Featured in the May/June 2014 Colorado Medicine.
A delay should not stop your momentum
Marilyn Rissmiller, Senior Director, Health Care Financing
The bill that stopped a scheduled 24 percent Medicare pay cut to physicians also delayed the transition to the ICD-10 code set for at least an additional year. The U.S. House of Representatives passed H.R. 4302, the “Protecting Access to Medicare Act of 2014,” on March 27. The Senate passed an identical version of the bill on March 31 and President Obama signed the legislation into law on April 1.
Experts speculate that including the ICD-10 delay in the bill was likely done to appease physicians who opposed another temporary SGR patch. Congress was unable to find a way to pay for a permanent repeal of the SGR, a cost of $140 billion over 10 years. But the ICD-10 delay won’t be cheap either; the Centers for Medicare and Medicaid Services estimates that this delay could cost between $1 billion and $6.6 billion, as referenced in a statement from the American Health Information Management Association (AHIMA).

Supplied data |
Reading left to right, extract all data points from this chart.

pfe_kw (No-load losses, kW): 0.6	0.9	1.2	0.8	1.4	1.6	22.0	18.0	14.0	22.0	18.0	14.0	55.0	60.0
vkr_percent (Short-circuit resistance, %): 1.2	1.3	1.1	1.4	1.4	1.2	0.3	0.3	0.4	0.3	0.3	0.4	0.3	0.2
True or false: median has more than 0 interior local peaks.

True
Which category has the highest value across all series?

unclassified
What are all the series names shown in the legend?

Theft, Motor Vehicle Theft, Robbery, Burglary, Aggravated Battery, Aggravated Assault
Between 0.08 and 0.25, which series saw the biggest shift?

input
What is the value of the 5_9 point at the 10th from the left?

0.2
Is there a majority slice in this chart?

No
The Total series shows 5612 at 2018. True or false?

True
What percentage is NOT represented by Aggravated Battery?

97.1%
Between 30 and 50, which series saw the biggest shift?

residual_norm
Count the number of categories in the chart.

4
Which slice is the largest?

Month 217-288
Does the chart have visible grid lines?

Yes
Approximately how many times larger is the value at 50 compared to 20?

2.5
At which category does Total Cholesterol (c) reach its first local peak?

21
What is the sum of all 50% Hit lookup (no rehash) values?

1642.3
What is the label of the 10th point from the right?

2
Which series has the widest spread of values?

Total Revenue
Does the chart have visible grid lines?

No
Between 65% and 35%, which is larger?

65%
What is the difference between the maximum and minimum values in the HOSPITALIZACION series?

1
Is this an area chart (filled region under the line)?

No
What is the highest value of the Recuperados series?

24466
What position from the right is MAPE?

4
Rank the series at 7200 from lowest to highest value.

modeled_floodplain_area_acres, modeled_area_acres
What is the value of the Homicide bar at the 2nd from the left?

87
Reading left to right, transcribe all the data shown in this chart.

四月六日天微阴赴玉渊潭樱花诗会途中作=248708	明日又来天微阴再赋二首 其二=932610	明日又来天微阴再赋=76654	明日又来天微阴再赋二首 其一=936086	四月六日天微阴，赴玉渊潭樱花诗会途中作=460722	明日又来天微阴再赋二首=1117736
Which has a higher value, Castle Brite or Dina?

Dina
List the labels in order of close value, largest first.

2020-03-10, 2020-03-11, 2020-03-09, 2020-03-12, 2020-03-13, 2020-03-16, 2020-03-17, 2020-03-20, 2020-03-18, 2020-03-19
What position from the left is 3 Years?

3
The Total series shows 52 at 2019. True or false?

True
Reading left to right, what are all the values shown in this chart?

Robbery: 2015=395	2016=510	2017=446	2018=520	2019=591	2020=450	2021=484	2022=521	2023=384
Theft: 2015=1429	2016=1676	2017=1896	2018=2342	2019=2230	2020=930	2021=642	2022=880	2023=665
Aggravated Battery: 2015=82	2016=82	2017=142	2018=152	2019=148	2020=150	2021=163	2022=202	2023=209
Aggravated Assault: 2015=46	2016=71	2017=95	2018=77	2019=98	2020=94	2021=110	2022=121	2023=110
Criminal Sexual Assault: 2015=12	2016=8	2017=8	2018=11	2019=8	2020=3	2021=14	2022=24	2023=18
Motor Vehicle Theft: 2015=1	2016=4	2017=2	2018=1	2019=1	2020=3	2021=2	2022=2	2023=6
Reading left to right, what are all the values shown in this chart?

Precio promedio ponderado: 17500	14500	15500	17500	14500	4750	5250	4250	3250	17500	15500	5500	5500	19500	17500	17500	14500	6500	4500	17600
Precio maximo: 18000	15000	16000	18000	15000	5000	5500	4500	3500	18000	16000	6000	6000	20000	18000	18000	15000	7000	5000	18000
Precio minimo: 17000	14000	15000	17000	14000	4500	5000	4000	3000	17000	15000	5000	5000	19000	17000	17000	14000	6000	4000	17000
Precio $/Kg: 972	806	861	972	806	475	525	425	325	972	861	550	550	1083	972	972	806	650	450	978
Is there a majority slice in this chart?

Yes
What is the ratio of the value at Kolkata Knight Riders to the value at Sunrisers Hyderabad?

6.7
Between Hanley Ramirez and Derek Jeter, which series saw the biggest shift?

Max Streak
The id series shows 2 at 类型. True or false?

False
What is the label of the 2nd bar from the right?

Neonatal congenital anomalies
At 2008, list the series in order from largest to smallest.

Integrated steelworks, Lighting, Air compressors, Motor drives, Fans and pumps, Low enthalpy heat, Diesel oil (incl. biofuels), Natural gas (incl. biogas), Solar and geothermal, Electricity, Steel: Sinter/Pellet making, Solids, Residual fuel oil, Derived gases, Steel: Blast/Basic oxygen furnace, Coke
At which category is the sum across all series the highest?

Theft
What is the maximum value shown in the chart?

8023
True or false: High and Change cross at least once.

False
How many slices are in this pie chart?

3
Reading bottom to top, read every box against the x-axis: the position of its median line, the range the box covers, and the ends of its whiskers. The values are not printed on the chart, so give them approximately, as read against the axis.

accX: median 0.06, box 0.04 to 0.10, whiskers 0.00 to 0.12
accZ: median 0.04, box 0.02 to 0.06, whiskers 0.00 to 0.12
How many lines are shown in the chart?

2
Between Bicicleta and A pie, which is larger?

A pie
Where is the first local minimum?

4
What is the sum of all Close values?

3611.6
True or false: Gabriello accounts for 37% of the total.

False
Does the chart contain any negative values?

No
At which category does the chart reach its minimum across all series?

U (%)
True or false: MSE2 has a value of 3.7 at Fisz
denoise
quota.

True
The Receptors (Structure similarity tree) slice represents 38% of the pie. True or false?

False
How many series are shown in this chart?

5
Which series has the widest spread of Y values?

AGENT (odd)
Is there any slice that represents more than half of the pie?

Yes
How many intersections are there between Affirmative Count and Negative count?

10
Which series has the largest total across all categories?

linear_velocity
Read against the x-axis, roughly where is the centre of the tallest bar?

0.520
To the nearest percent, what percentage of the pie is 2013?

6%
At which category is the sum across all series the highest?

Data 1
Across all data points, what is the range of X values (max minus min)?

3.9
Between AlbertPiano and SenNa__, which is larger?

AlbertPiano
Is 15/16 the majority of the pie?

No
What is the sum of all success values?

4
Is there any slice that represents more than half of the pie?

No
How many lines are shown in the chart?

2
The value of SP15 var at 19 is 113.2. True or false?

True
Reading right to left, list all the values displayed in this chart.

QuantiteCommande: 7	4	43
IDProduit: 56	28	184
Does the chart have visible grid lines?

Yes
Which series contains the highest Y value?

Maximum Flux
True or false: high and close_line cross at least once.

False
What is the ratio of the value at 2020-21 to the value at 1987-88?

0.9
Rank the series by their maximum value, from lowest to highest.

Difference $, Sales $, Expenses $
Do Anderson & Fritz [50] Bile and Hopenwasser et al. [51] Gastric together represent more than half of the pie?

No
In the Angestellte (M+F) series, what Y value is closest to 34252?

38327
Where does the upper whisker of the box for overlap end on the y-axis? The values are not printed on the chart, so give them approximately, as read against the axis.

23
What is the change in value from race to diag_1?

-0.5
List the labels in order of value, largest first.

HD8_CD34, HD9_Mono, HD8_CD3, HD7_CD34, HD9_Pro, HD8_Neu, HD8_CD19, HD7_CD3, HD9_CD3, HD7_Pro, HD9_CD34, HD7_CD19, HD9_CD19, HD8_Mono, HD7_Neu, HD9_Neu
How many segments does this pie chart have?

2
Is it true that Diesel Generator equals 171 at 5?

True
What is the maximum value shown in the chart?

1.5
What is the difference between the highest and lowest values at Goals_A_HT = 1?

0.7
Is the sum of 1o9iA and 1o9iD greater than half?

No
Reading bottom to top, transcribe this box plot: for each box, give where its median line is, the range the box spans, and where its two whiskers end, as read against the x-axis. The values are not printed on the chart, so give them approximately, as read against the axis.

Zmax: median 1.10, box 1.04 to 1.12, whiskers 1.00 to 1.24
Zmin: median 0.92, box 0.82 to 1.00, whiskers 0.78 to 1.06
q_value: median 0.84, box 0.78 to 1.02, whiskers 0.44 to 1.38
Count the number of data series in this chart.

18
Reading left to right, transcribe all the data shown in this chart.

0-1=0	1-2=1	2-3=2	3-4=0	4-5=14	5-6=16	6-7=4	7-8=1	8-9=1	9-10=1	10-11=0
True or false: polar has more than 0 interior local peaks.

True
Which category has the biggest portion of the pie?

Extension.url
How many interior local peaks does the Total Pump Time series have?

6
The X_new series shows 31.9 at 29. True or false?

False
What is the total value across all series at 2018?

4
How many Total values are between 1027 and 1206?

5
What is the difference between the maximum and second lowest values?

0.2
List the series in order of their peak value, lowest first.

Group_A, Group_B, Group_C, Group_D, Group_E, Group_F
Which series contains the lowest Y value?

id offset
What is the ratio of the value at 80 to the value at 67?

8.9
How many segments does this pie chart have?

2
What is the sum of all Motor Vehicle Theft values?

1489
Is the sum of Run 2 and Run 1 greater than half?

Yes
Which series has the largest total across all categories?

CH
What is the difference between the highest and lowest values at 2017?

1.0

Problem set |
**1)** In the ICD-10 delay article, on what date was the legislation signed into law?
**2)** List every dollar amount that appears in the ICD-10 delay article.
**3)** Continue the ICD-10 delay article from its last sentence.

Responses by task |
**1)** April 1

**2)** $140 billion, $1 billion, $6.6 billion

**3)**
“This is approximately 10-30 percent of what has already been invested by providers, payers, vendors and academic programs,” AHIMA said in the statement. “Without ICD-10, the return on investment in EHRs and health data exchange will be greatly diminished.”
Physician practices have been working for the past two years to transition from ICD-9 to ICD-10, which adds more than 50,000 codes for diseases and procedures to allow for greater specificity in billing and mortality and morbidity data. The U.S. Department of Health and Human Services already delayed the ICD-10 compliance date once, in August 2012, from Oct. 1, 2013, to Oct. 1, 2014.
The current delay measure states, “The Secretary of Health and Human Service may not, prior to Oct. 1, 2015, adopt ICD-10 code sets as the standard for codes sets.” AHIMA CEO Lynne Thomas Gordan called the delay “unfortunate” and has said they will seek clarification on the exact length of the delay “on behalf of our more than 72,000 members who have prepared for ICD-10 in good faith.”
Russell Branzell, president and CEO of the College of Healthcare Information Management Executives (CHIME), also criticized the delay in a statement. “We are extremely disappointed by today’s vote. We understand the considerable hours, resources, and money CHIME members and their organizations have spent preparing for the transition. This pause in momentum discredits the significant work our industry has spent training staff, conducting testing and converting systems; not to mention the hold on improving care quality and accuracy, advancing clinical reporting and research, and patient safety outcomes.”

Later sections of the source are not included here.